We will. For consumers like you there will be a $100k option to increase safety by adding sensors/compute power or something else on top of a base model. But the ultimate game here is to free people from the need to drive cars for a living or pay someone to do so. This will also open a lot of other optimisations to human life, which exist now due to cost of human labor. If human stays in the car - this mission is failed. + It's not like if you are the most careful driver you are safe - if a drunk no-licensed jerk aims for your car - you are dead due to his lack of driving ability, not yours.

Why would fewer deaths be impossible to quantify? Insurers already lower your premiums if your car has modern safety features, like automatic emergency braking. I'd posit that if we replaced human drivers with Tesla's FSD (never mind Waymo tech) today, we'd save lives on the net. We just accept that getting T-boned by a texting driver is "an accident" and those "just happen", whereas getting hit by a self-driving car is "omgwtfbbq those self-driving cars can't be trusted", so standards for self driving cars are unnecessarily higher. (Just imagine the median driver; by definition 50% of drivers are worse.)

If the problem is millions of traffic accidents from individual human drivers then it will be far cheaper and faster to bet big on public transportation, high speed/light/etc. rail, instead of a fully autonomous self-driving car future that has always claimed to be just 5 years away (for the last 15 years).

To successfully develop self-driving cars, without spending NASA moon mission like time and money, we need to put a value on a human life. Maybe even different values for passenger, driver, pedestrian, other motorists, policemen, etc. Then the risk, time, and money to spend will be easily defined. If some task will take a software engineer (paid $150k/year) half year to develop but only increase safety enough to save 1 pedestrian per decade, and a pedestrian is valued at $50k, then maybe the dev can work on something else. Numbers are made up just to illustrate the point. But this is how Tesla, or any other self-driving car-maker can quickly bring self-driving tech to the public in a cost-effective manner, and within reasonable time-frames.

Average human is actually quite terrible in driving cars, as evidenced by the global death toll numbering in dosens of thousands every year. Even halving this number would be a win, losing a lot of people to such edge cases. However, the nature of the problem would not allow for it, because every death from a self-driving car will get excessive coverage and public outrage, and people will prefer losing far more people to human errors than fewer to computer errors.

Similar to self driving cars improving car accident death rates over human drivers.

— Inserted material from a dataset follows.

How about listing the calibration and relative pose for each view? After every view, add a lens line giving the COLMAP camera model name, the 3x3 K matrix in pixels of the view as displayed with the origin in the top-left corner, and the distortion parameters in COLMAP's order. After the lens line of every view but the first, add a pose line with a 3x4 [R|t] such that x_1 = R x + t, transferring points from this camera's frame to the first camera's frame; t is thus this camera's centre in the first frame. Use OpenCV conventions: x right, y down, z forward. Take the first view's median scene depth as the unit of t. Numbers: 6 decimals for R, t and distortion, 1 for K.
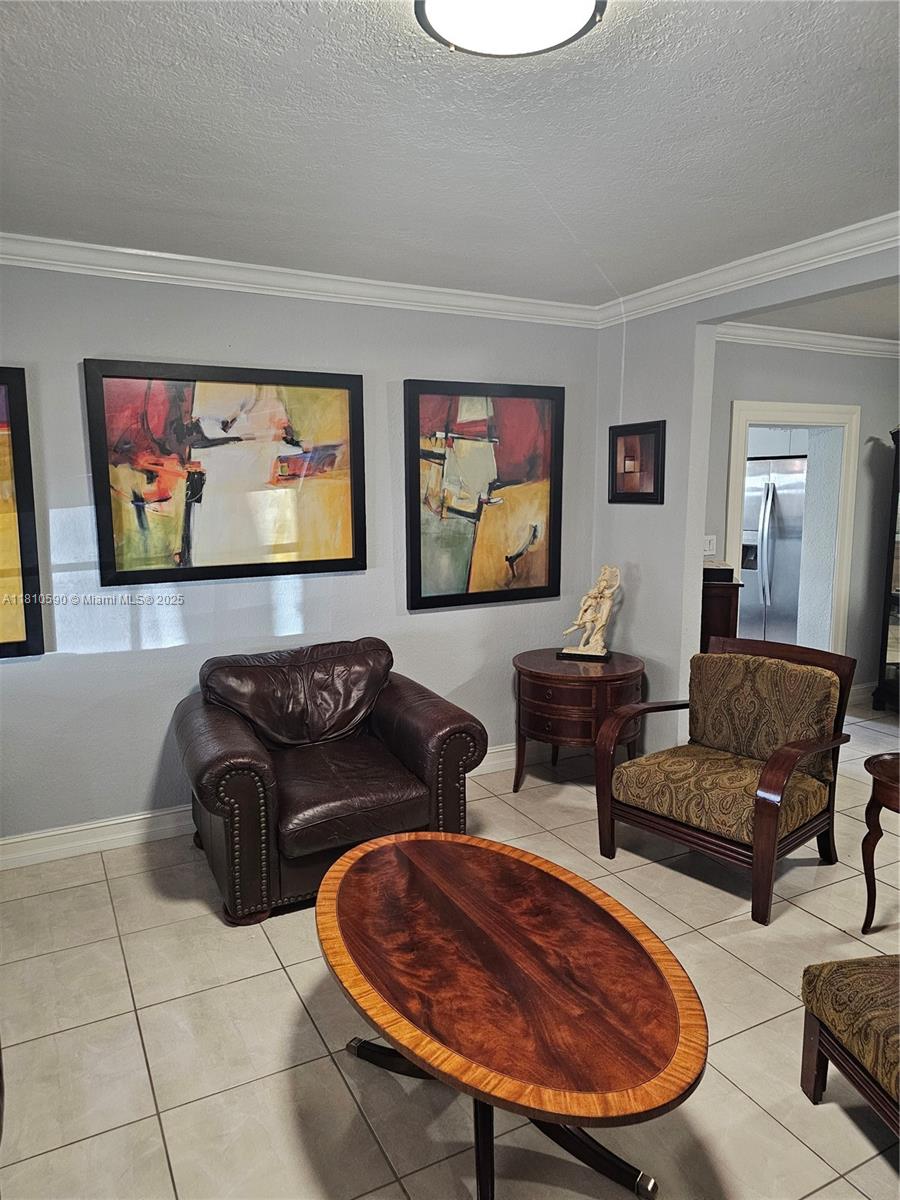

Great point.

Another thing that gets missed is this: With self-driving cars every single fatal accident will be investigated, and the result of that investigation will be used to improve the software on all cars in the network.

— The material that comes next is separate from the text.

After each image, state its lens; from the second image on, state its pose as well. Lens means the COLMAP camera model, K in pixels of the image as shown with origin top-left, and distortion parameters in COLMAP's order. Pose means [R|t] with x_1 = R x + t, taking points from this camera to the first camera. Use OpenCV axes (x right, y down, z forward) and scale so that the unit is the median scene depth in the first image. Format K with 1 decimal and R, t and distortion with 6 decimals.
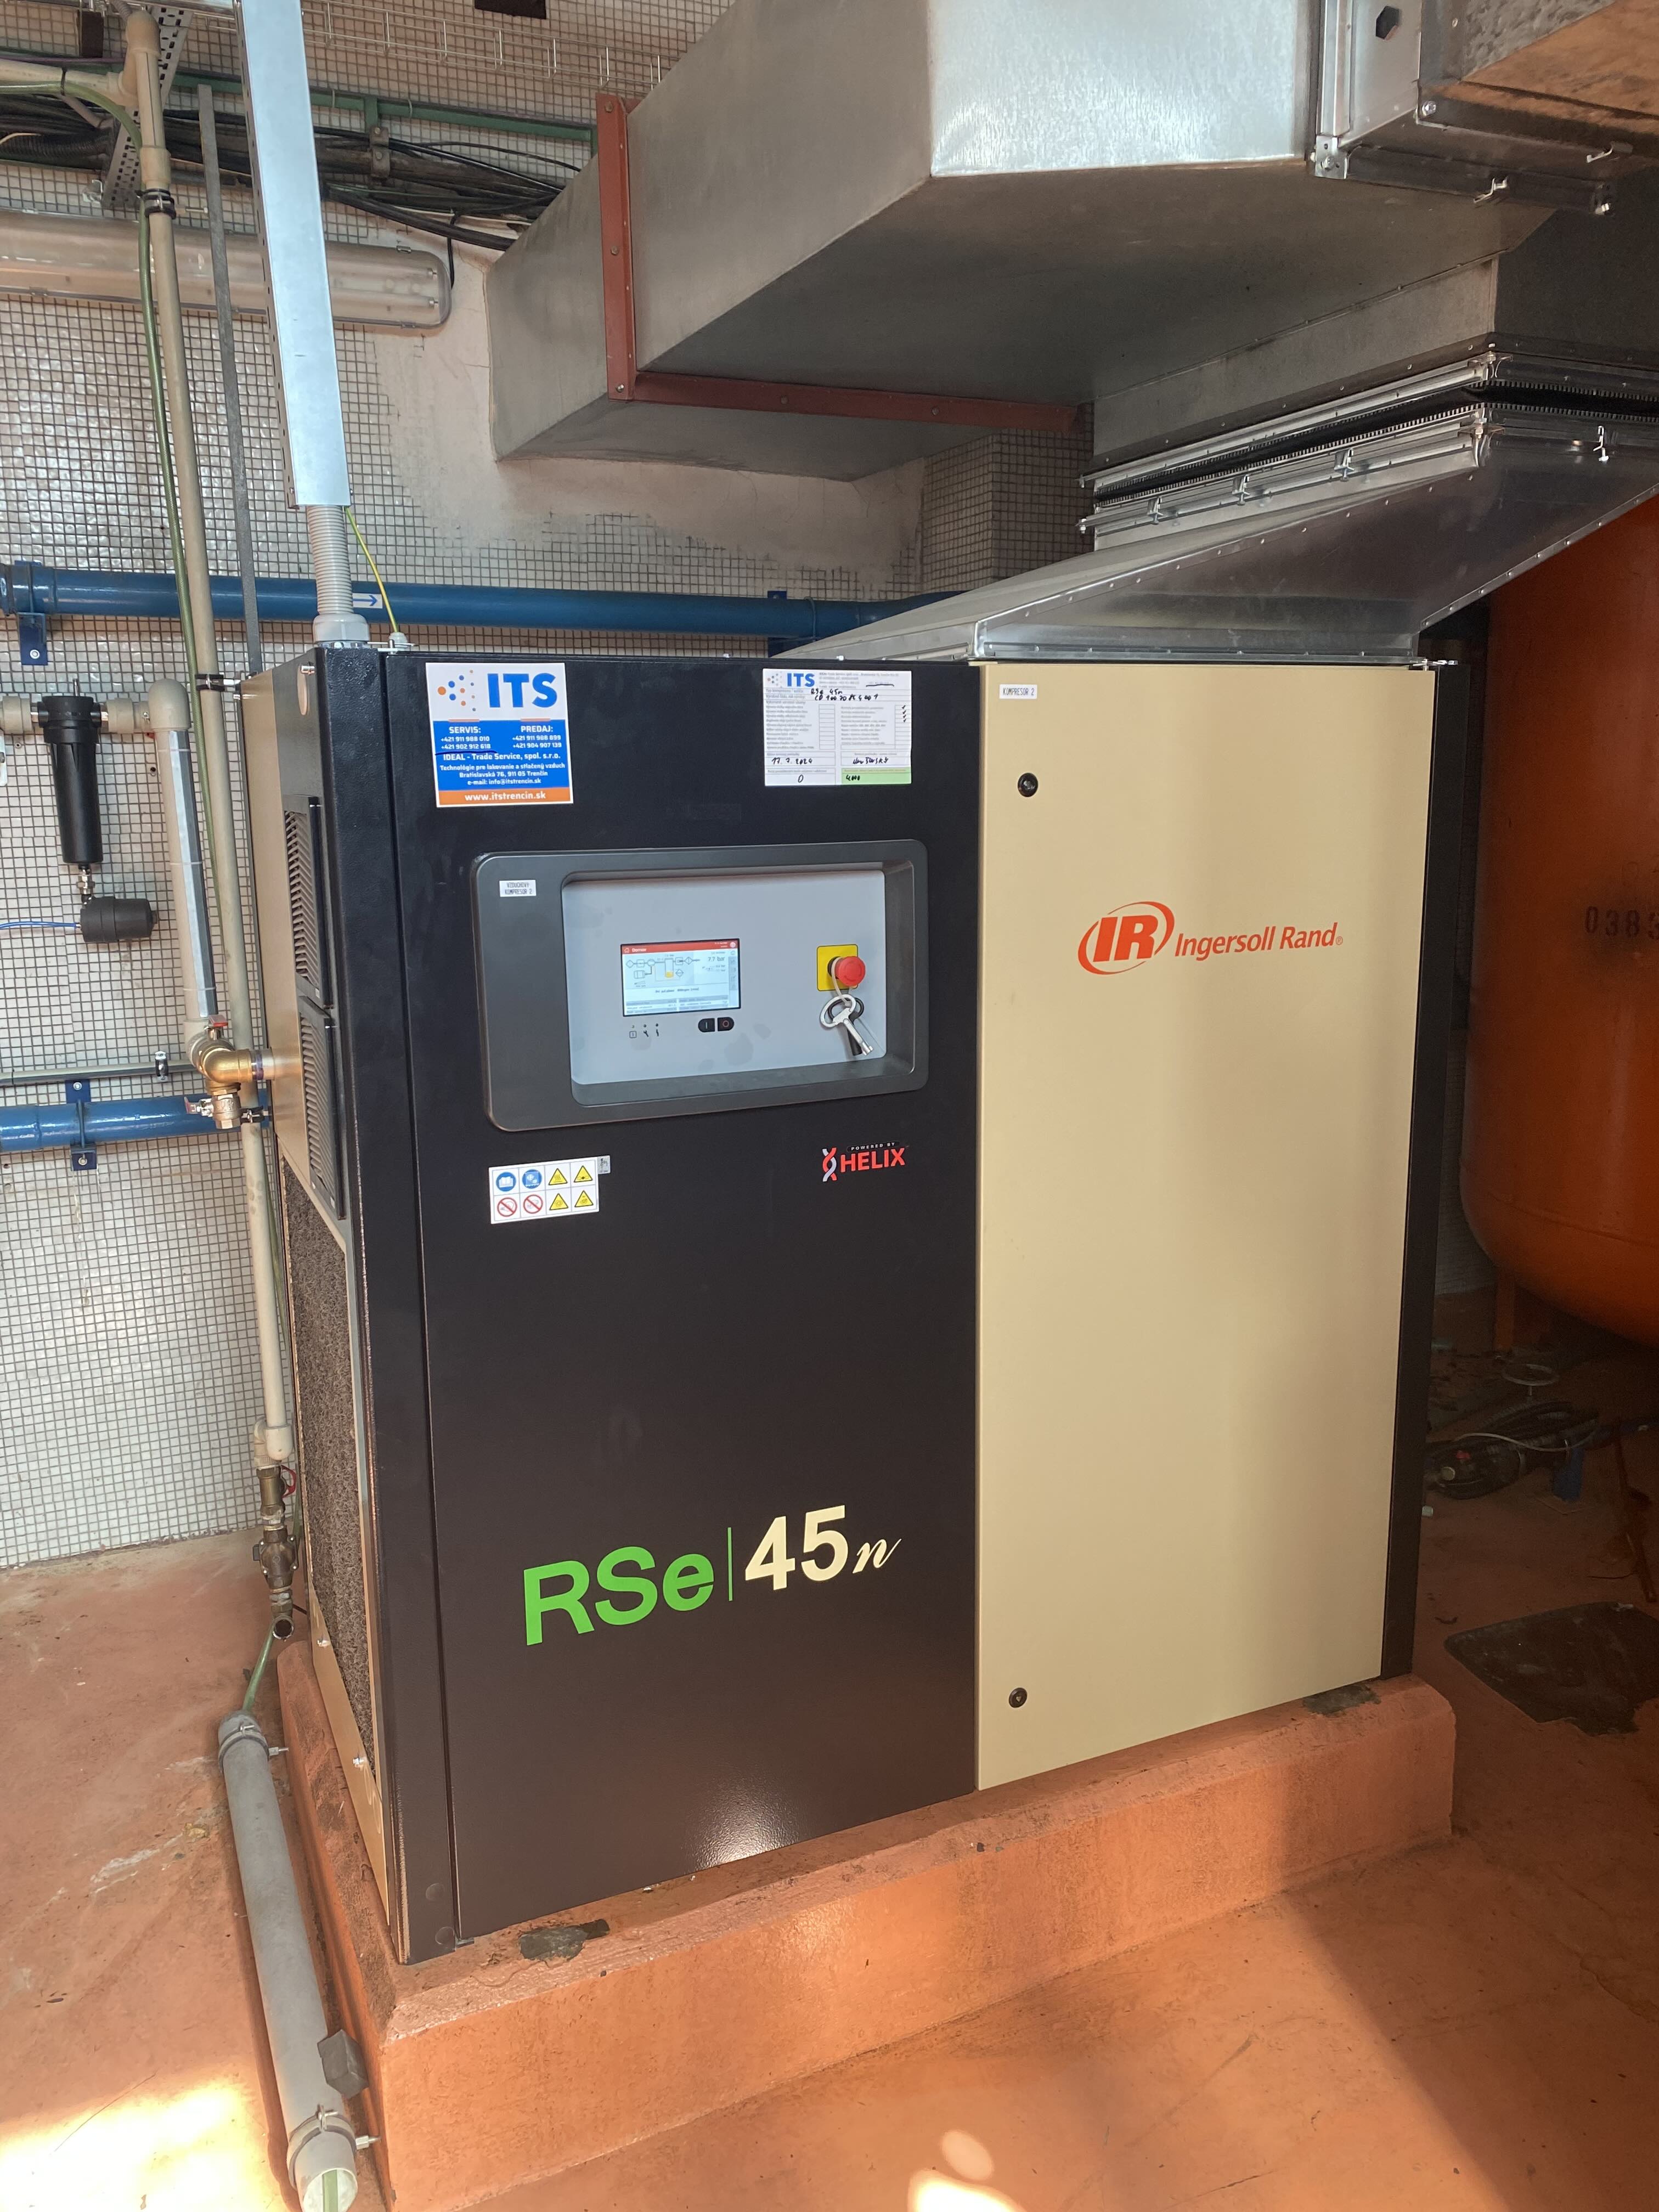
lens RADIAL K [[1680.0, 0, 831.3], [0, 1680.0, 1112.6], [0, 0, 1]] dist [0.009822, -0.002415]
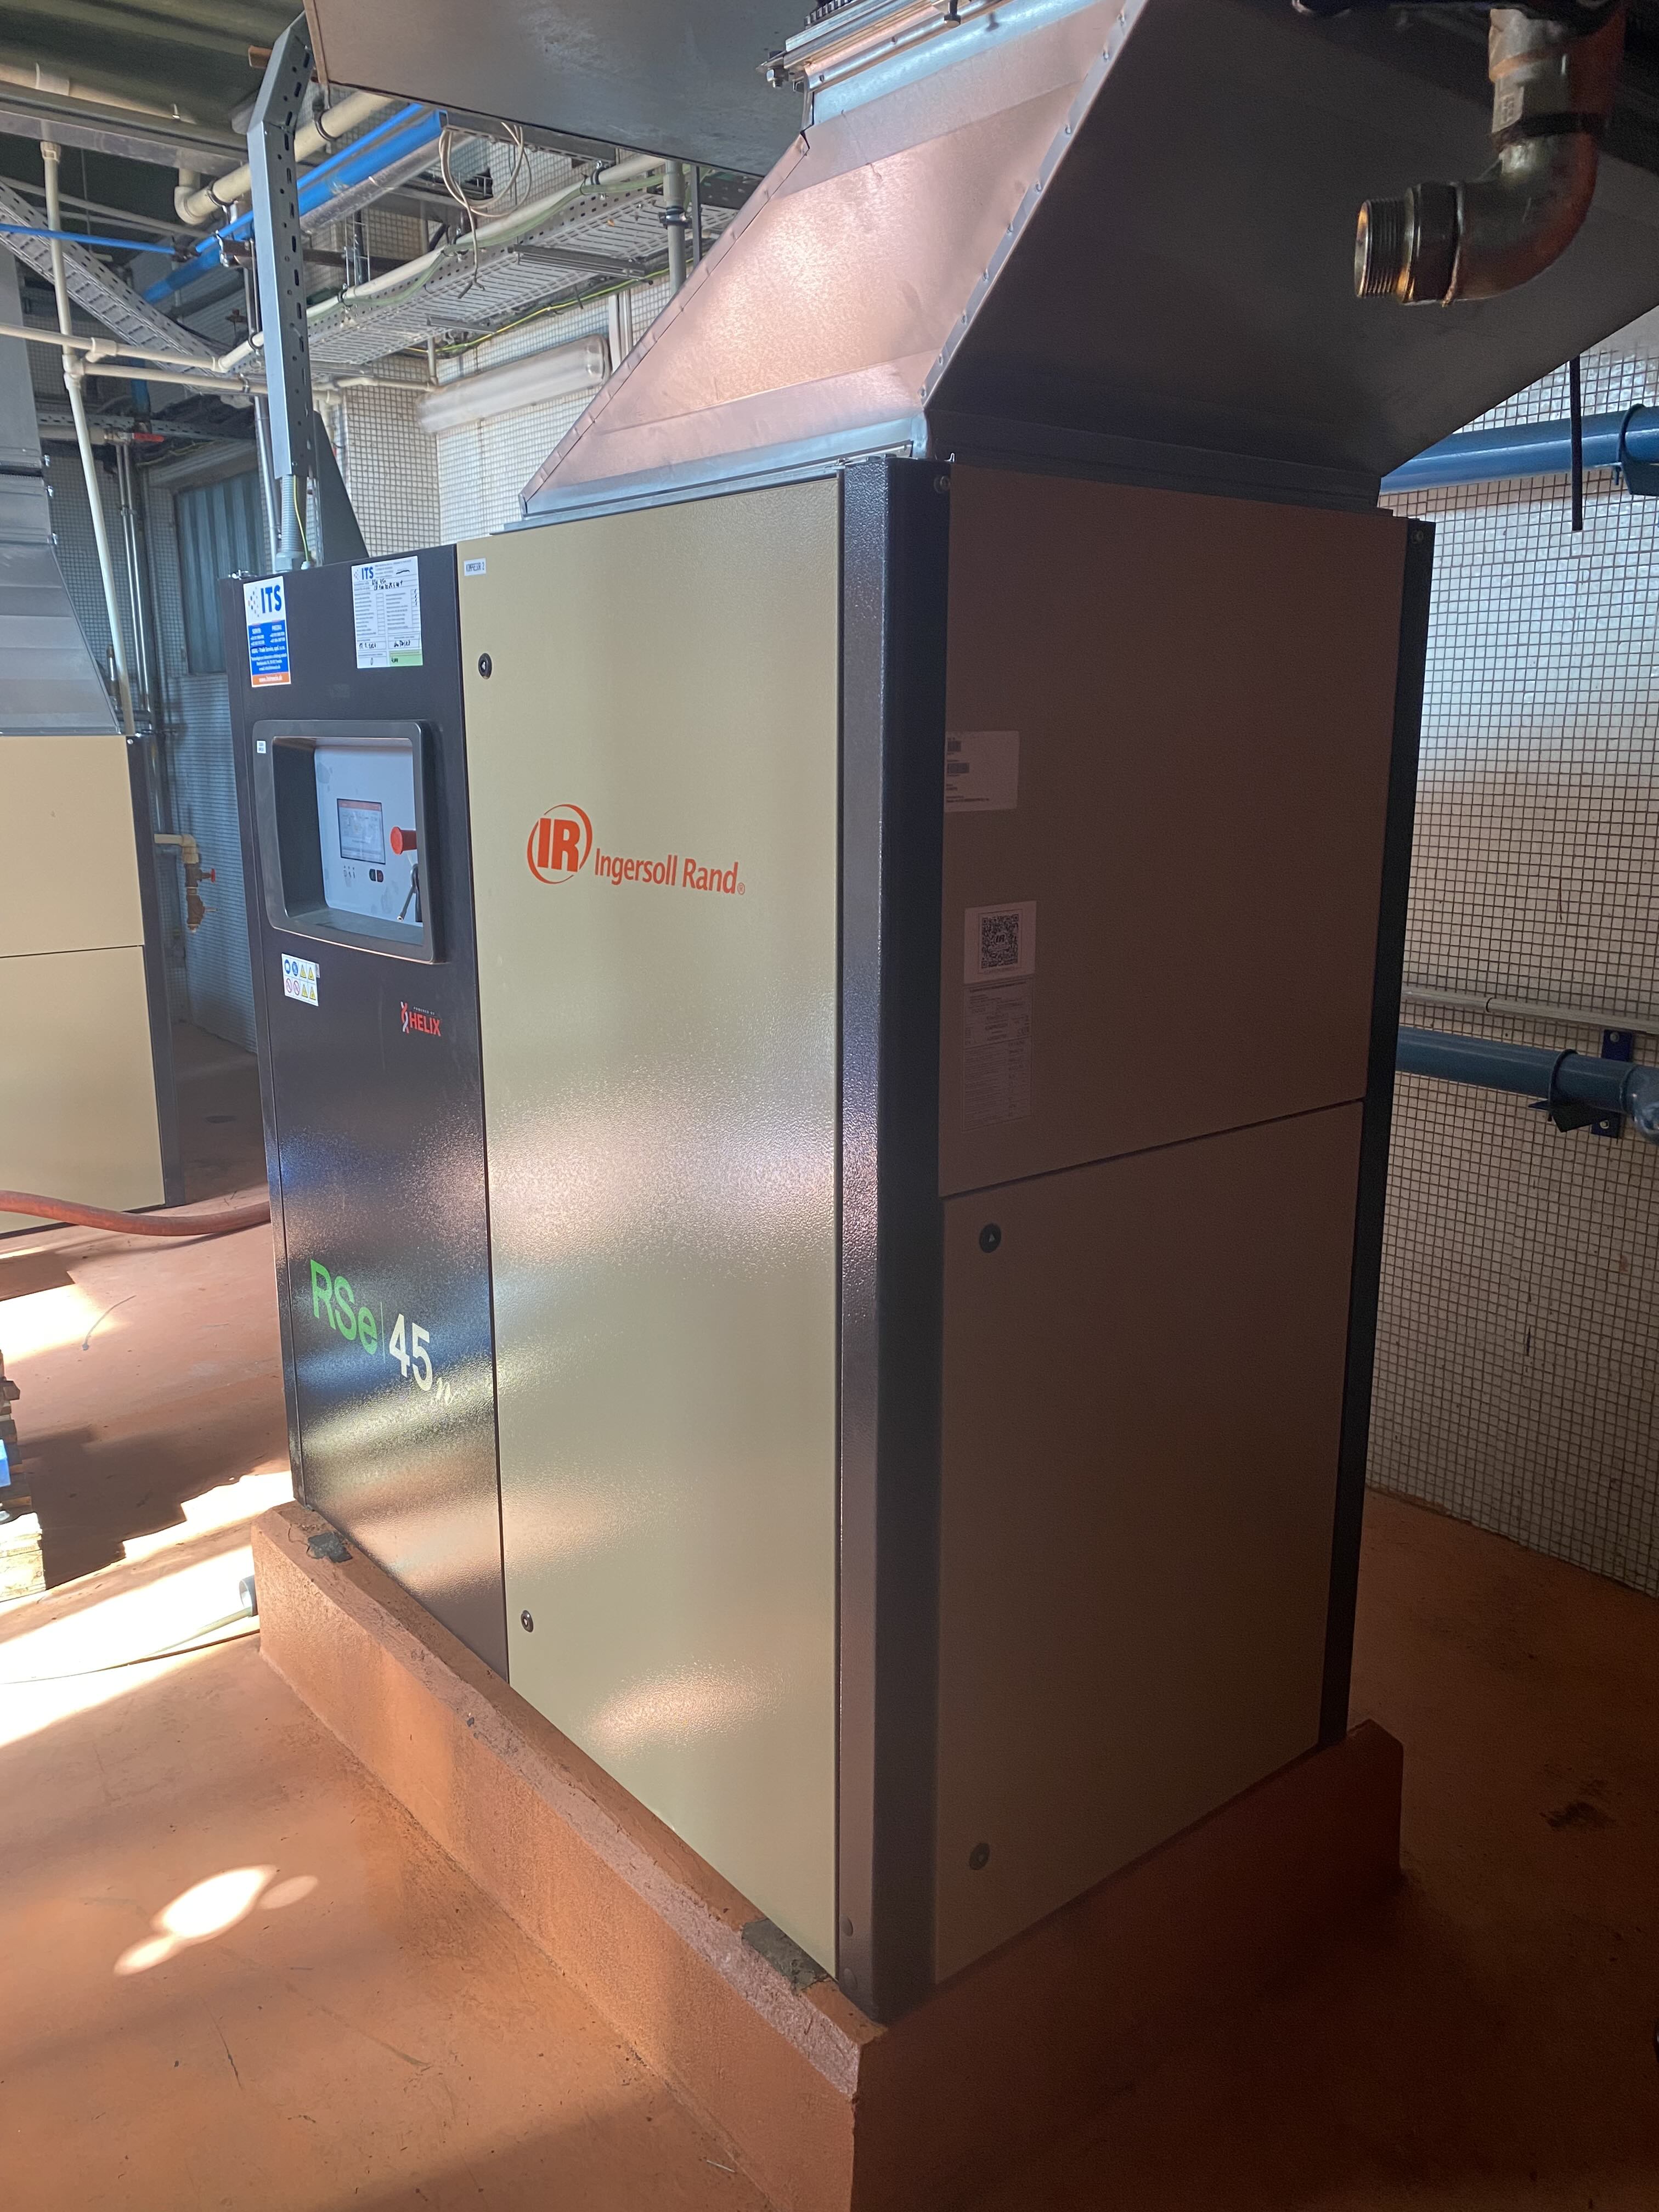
lens RADIAL K [[1680.0, 0, 830.9], [0, 1680.0, 1099.4], [0, 0, 1]] dist [0.009822, -0.002415]
pose [[0.251787, 0.230727, -0.939877, 1.073333], [-0.186398, 0.964543, 0.186848, -0.168154], [0.949663, 0.128145, 0.285866, 0.916958]]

In this way the rate at which cars kill people will decline, similar to the systematic decline in airplane deaths over the years.

So maybe it's worth initially accepting a self-driving fatality rate that is slightly above the human-driving rate?


Approximately 35,000 people died in car accidents in 2015. That's almost 100 people each day. Imagine you had self-driving car that was exactly as good as humans. This car will kill 100 people each day despite of being human-level competent. It has slim chance of surviving public outrage and lawsuits. This points to the fact that self-driving cars needs to be few thousand times better than humans. As in all machine learning problems, as you get along the curve, progress becomes much more expensive for next 1% improvement than last 2% improvement.

One way to circumvent this is establish special lanes for self-driving cars where things are much more controlled, well defined and cars in that lane can communicate with each other to avoid crashes. Long segments of highways might be great candidates. This can heat up the virtuous cycle where people buy self-driving cars to be in that lane which pressures authorities to make more lanes available for them and eventually most lanes are for self-driving cars.